Он догнал Леофаса, шедшего во главе колонны. Горцы с дальних хуторов примыкали к шествию, и вопросы, обращенные к новому лорду, множились.
«Куда мы идем? Как нам быть дальше? Что случилось с моей сестрой, с моим братом? Почему вы не стали сражаться? Почему аэниры напали? Где Камбил? Кто выбирал Касваллона?»
К вечеру он, потеряв терпение, отошел в сторону и поднялся на холм. Закатное солнце омыло кровью долины Фарлена.
– Все ложь, – сказал он, качая головой. – И ты всю жизнь в эту ложь верил.
Бедный Камбил. Бедный одинокий Камбил.
– Напрасно ты меня опасался, родич, – сказал Касваллон вечернему сумраку. – Твой отец был умней тебя и понимал меня лучше.
В ту ночь, когда юный Касваллон собрался покинуть дом Падриса, приемный отец вышел с ним на луг и вручил ему плащ, кинжал, две золотые монеты.
«Скажу тебе правду, – грустно сказал старый лорд-ловчий. – Ты меня разочаровал, Касваллон. Я растил тебя как родного, и ты многое обещал. Ум у тебя острый, тело крепкое. Я не сомневаюсь, что ты преуспеешь в жизни, но в тебе сидит непонятный мне страх. Внешне ты достаточно смел и держишь удар, как мужчина, а вот до клана тебе дела нет. Можно подумать, ты нам чужой. Скажи, чего ты боишься?»
«Я ничего не боюсь», – ответил ему Касваллон.
«Неправда. Теперь к твоему страху прибавился новый. Ты не только скрываешь что-то, но и боишься, как бы другие этого не заметили. Ступай с миром, Касваллон из Фарлена».
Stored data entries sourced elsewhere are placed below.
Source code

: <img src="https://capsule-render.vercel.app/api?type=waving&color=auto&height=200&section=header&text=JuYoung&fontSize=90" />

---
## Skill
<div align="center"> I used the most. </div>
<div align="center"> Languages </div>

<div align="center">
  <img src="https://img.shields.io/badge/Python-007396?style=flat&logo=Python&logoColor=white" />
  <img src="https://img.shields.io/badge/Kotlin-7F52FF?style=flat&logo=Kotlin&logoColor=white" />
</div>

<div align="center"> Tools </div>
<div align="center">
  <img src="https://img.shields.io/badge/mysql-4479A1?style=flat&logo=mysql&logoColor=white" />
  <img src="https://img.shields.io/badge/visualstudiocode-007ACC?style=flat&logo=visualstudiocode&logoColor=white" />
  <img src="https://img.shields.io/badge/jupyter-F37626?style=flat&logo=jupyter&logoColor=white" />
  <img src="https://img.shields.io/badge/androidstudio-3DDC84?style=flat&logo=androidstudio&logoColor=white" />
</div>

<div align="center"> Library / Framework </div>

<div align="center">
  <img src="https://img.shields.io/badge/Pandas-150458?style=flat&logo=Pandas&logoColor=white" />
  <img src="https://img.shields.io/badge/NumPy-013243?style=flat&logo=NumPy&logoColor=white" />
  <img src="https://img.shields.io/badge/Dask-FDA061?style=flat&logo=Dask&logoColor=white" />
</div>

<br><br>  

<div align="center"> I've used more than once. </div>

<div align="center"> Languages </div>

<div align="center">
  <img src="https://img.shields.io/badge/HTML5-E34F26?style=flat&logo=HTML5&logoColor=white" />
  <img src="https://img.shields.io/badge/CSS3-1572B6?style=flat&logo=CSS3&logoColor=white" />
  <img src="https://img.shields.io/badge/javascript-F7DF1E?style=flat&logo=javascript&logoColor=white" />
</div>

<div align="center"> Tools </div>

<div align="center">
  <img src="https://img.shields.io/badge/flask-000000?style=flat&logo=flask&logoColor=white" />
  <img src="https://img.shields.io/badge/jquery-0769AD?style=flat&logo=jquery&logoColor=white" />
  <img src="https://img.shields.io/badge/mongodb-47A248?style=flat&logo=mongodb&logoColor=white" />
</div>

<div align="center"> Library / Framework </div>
– Ты был прав, Падрис, – сказал повзрослевший Касваллон. – Этого я и боялся. Цепей. Вопросов. Ответственности.
Улаживать споры насчет земли и скота, разбирать кражи, мирить с супругами гулящих жен и неверных мужей. Наказывать браконьеров, присуждать награды, решать, подходят ли друг другу женихи и невесты. Каждая мелкая задачка словно обоюдоострый кинжал.
Вот из-за чего он так избегал поста лорда-ловчего.
Он уворачивался от выборов, как только мог, но чего он этим добился? Фарлен захвачен, в Друине убиты тысячи горцев, и неизвестно еще, что сулит будущее.
Он выругался, услышав чьи-то шаги. Леофас, отдуваясь, взобрался к нему и сообщил:
– Погони пока не замечено.
– Это хорошо.
– Не молчи, парень. Сними бремя с души.
– Я его скину, если лордом у нас станешь ты.
– Мы уже говорили об этом. Я не тот человек.
– Я тоже не тот.
– Ну довольно. Нечего прибедняться. Мы уже спасли большую часть наших родичей. Надеюсь, что хуторяне, а это еще две тысячи человек, тоже услышали тревожные рога и во–время поднялись в горы.